(Given records begins)

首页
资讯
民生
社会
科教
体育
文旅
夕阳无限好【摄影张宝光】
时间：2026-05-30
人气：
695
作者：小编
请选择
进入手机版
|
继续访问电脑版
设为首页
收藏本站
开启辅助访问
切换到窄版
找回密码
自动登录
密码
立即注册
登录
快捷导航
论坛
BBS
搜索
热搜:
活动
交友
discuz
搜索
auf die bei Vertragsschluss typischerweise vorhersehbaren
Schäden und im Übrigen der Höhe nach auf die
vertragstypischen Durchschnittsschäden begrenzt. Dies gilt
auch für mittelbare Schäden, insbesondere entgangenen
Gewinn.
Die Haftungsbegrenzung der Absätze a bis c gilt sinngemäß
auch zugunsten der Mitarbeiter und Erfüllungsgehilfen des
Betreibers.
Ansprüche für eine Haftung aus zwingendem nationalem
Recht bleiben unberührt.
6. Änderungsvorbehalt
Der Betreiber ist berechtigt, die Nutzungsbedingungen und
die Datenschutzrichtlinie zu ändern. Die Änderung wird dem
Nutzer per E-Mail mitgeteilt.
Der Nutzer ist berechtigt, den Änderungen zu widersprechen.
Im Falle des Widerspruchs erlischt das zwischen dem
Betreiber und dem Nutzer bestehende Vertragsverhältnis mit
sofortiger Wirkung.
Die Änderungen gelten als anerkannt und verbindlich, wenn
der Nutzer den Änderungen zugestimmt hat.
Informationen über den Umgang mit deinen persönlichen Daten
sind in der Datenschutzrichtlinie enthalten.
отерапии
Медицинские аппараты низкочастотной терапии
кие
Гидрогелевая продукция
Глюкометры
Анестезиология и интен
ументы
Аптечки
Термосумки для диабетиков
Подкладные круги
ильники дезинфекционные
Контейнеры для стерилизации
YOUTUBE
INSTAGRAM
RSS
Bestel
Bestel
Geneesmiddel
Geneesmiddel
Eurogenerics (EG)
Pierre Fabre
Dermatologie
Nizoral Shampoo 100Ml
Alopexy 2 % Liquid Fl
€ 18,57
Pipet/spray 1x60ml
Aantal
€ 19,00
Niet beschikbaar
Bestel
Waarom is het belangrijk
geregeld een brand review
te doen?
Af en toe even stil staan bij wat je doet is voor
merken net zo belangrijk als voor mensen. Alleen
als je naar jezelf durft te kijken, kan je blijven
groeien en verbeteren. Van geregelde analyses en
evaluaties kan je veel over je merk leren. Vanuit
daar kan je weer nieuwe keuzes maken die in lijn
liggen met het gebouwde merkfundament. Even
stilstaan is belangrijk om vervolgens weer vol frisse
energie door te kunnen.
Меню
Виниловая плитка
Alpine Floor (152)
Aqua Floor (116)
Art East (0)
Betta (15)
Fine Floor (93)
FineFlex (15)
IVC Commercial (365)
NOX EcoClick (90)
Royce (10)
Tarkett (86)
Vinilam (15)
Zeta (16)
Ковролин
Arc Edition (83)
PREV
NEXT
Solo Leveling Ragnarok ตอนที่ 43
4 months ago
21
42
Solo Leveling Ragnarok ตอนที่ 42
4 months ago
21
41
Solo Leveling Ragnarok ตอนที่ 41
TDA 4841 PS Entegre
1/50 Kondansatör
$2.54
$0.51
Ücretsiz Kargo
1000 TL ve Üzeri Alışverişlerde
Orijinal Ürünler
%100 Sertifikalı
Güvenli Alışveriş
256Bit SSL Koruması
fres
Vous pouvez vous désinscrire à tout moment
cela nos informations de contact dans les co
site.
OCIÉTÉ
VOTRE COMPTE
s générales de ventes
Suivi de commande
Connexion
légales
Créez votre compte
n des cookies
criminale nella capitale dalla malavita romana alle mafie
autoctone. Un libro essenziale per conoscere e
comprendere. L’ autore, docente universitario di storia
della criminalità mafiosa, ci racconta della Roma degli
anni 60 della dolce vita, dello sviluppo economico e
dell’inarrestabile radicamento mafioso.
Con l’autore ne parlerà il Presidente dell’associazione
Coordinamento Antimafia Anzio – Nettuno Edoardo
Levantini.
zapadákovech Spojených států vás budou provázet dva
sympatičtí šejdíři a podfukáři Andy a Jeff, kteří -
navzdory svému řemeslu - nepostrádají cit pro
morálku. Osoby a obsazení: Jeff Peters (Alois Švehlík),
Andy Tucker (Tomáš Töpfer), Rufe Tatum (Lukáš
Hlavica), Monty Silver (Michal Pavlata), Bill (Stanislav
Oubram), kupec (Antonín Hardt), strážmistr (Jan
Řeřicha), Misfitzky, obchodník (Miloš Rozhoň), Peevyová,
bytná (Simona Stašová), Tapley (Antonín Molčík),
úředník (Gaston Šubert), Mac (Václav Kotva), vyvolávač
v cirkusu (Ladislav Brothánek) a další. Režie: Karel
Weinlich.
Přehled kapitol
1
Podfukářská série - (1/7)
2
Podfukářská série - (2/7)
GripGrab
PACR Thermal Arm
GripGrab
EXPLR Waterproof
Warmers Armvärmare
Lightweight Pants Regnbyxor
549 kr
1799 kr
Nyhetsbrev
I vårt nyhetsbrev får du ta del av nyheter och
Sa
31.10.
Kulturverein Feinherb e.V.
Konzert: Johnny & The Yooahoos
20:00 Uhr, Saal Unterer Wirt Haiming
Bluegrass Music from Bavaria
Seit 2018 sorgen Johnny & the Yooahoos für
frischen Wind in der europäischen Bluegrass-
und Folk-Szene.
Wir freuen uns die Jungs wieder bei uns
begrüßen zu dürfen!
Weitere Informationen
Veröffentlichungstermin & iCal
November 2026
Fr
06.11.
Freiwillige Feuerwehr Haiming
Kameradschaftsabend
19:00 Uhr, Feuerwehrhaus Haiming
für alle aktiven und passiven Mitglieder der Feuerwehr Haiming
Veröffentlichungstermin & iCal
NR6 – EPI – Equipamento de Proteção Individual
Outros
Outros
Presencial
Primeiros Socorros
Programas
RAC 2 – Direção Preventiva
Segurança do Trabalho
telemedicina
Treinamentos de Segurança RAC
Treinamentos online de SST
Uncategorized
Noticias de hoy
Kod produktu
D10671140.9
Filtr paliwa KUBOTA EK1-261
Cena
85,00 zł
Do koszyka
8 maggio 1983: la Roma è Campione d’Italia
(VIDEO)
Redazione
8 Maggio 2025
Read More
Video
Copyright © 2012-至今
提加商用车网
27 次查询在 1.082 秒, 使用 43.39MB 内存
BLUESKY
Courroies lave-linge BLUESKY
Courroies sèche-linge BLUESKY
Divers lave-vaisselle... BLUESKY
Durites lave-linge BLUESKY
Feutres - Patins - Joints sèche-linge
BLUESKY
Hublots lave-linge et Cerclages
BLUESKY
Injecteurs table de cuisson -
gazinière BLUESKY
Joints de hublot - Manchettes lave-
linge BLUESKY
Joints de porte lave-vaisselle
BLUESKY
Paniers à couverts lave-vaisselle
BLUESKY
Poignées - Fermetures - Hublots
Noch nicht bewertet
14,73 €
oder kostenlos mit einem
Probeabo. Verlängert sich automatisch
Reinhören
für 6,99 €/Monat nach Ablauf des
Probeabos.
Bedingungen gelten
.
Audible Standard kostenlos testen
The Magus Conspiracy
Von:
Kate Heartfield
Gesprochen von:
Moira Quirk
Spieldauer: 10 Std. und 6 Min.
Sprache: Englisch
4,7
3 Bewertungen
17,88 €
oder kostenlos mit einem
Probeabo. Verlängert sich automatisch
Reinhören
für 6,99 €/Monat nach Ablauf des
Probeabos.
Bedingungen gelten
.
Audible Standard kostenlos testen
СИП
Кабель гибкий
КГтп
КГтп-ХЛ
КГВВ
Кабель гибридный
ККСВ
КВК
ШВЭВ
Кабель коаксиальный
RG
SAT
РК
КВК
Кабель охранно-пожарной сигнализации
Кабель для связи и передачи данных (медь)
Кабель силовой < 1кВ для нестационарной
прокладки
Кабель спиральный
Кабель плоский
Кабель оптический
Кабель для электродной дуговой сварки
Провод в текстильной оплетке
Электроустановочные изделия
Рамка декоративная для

(Given records ends)

● Your assignment
What you retype should run from the first line of the entries above through the line containing "Nutzer per E-Mail mitgeteilt.", exactly and in full.

● Reply
首页
资讯
民生
社会
科教
体育
文旅
夕阳无限好【摄影张宝光】
时间：2026-05-30
人气：
695
作者：小编
请选择
进入手机版
|
继续访问电脑版
设为首页
收藏本站
开启辅助访问
切换到窄版
找回密码
自动登录
密码
立即注册
登录
快捷导航
论坛
BBS
搜索
热搜:
活动
交友
discuz
搜索
auf die bei Vertragsschluss typischerweise vorhersehbaren
Schäden und im Übrigen der Höhe nach auf die
vertragstypischen Durchschnittsschäden begrenzt. Dies gilt
auch für mittelbare Schäden, insbesondere entgangenen
Gewinn.
Die Haftungsbegrenzung der Absätze a bis c gilt sinngemäß
auch zugunsten der Mitarbeiter und Erfüllungsgehilfen des
Betreibers.
Ansprüche für eine Haftung aus zwingendem nationalem
Recht bleiben unberührt.
6. Änderungsvorbehalt
Der Betreiber ist berechtigt, die Nutzungsbedingungen und
die Datenschutzrichtlinie zu ändern. Die Änderung wird dem
Nutzer per E-Mail mitgeteilt.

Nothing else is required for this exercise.